If you want a building-specific read — the current EPC, the realistic band uplift from solar, the capex and the payback — request a quote and we will model it against the actual roof, load profile and lease structure rather than a generic assumption.

Frequently asked questions

Is EPC B by 2030 the law for commercial property?

No. “EPC B by 2030” was never enacted — it came from an earlier consultation trajectory that was not made law. The government’s interim response of 18 June 2026 proposes a minimum of EPC B by 2031, and only for privately-rented non-domestic buildings over 1,000 m², only where cost-effective, and only once secondary legislation is in place. The one binding minimum today is EPC E.

What is the minimum EPC I can legally let a commercial property at right now?

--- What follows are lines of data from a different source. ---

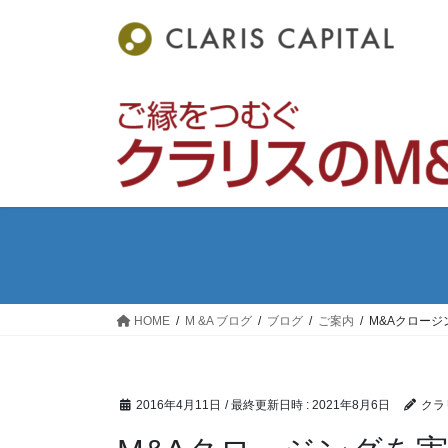
コ
ナ
ン
ビ
テ
ゲ
ン
ー
ツ
シ
へ
ョ
ス
ン
キ
に
ッ
移
プ
動
HOME
M &A ブログ
ブログ
ご案内
M&Aクロー
2016年4月11日
/ 最終更新日時 :
2021年8月6日
クラ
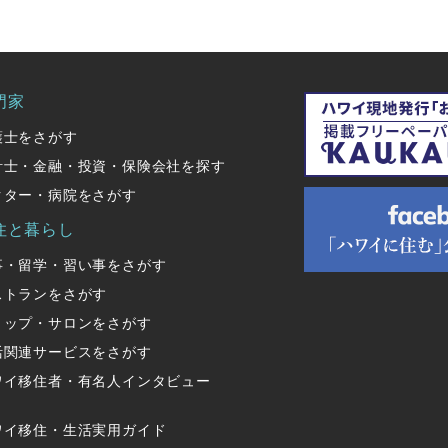
門家
護士をさがす
計士・金融・投資・保険会社を探す
クター・病院をさがす
住と暮らし
事・留学・習い事をさがす
ストランをさがす
ョップ・サロンをさがす
活関連サービスをさがす
ワイ移住者・有名人インタビュー
ワイ移住・生活実用ガイド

EPC E, in England and Wales. It has been unlawful to grant a new commercial lease below EPC E since 1 April 2018, and unlawful to continue letting below EPC E — including to a sitting tenant — since 1 April 2023. Letting in breach without a registered exemption exposes you to a penalty of up to 20% of rateable value (capped at £150,000) plus publication on a public breach register.

Will installing solar guarantee my building reaches EPC B?

No, and any installer who guarantees a specific band jump is overstating it. Solar reliably improves a commercial EPC — typically by one to three bands — because the SBEM model credits on-site generation against the building’s energy cost and carbon. But the exact uplift depends on your building’s starting rating, load profile, roof area and array size, and the only honest figure is the one an assessor models for your specific asset. What solar does reliably offer is the cheapest band-uplift lever, because it pays for itself through displaced grid electricity.

Does the proposed EPC B standard apply to my building if it is under 1,000 m²?

As the proposal stands (18 June 2026), no — it captures only privately-rented non-domestic buildings over 1,000 m². Smaller buildings are outside the proposed EPC B threshold for now, though future rounds of regulation could widen it, and improving the rating still helps lettability, refinancing and value regardless of the legal trigger. Whatever the size, the EPC E minimum already applies to it today.